One of the key elements of the work of the Task Force was the planning and facilitation of roundtable discussions with key stakeholders so that members could hear first-hand from those with lived experience in the juvenile justice system as well as those involved in the day-to-day work with youth.  Pew staff not only assured the roundtables occurred but supported everyone’s learning by taking notes and sharing the information with task force members who were unable to attend.

Following months of information gathering and sharing of ideas, the Pew team facilitated the development and drafting of policy recommendations to be voted on by members of the Task Force that will help the state achieve the goals listed above.

As Pennsylvania approached the release of the recommendations, the support from Pew continued as they assisted in helping develop a communications plan and continued to provide feedback and support for moving forward with implementation efforts for key recommendations.

As a member of the Task Force, most notable for me was the number of calls and contacts available to members even between meetings to assure that the process remained on track and meaningful for all involved.

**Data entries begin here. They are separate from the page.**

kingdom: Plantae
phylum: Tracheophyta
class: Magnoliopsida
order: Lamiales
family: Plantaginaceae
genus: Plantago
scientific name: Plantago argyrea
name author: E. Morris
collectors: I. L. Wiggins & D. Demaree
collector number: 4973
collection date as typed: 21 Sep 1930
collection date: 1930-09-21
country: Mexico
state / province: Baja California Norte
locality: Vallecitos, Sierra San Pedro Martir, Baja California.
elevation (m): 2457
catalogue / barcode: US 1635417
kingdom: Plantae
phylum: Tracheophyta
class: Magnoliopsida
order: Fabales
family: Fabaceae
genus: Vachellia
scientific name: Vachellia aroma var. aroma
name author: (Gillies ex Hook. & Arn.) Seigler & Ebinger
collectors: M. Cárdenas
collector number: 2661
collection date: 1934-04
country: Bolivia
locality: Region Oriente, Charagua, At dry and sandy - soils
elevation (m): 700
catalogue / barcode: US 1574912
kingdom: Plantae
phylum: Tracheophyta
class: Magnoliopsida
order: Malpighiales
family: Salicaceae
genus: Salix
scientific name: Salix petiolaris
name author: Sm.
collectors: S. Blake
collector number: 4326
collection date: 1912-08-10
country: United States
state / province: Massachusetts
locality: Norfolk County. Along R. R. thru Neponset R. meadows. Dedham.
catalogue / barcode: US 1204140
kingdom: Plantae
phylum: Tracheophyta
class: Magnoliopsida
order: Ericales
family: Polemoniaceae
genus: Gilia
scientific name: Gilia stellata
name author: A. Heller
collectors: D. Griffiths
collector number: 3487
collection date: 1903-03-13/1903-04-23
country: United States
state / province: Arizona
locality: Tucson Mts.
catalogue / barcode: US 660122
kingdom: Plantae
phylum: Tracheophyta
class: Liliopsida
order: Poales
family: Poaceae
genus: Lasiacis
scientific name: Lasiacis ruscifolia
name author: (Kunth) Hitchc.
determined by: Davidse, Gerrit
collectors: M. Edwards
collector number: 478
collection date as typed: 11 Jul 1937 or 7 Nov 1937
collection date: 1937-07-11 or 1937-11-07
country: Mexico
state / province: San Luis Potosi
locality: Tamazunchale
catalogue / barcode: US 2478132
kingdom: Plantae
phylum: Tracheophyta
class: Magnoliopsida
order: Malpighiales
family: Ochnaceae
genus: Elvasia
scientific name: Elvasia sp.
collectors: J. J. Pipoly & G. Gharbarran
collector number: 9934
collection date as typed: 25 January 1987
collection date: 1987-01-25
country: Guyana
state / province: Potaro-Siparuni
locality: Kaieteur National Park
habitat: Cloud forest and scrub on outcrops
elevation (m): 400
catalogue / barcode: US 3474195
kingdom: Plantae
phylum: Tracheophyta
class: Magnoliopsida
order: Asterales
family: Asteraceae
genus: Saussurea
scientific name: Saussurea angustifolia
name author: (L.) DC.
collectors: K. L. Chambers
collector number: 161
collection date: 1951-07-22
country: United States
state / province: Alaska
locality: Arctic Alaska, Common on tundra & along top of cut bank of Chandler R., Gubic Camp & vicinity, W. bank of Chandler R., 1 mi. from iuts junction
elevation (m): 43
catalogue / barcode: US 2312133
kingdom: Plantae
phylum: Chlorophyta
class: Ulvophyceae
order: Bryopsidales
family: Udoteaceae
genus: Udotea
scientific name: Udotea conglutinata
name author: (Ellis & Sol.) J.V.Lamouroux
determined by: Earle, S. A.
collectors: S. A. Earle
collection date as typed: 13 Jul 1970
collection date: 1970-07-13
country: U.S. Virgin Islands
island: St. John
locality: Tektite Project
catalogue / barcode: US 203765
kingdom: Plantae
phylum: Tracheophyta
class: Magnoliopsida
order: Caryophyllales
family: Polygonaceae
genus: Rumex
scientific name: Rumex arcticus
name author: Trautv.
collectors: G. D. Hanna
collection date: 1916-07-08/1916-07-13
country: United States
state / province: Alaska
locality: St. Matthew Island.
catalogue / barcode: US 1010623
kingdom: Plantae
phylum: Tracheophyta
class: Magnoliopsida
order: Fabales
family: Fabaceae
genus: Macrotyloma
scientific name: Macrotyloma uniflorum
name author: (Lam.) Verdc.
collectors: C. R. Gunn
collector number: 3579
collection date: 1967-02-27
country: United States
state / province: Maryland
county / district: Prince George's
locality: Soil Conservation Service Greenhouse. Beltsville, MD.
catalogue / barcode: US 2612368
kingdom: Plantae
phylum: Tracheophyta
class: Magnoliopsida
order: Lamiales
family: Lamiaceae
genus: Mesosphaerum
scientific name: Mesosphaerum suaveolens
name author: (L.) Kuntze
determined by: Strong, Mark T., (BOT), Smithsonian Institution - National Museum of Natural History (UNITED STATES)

Like any group effort such as Pennsylvania’s Juvenile Justice Task Force, there are a lot of parties responsible for the success or failure of the effort.  In particular, the state’s leaders who initiated the work and the Task Force Chairs who maintained the commitment to the project deserve recognition for inspiring the group to complete this enormous task.  However, without the technical support and behind the scenes management of the process by the Pew team, Pennsylvania never would have fully found their voice to support such system change for youth in our state.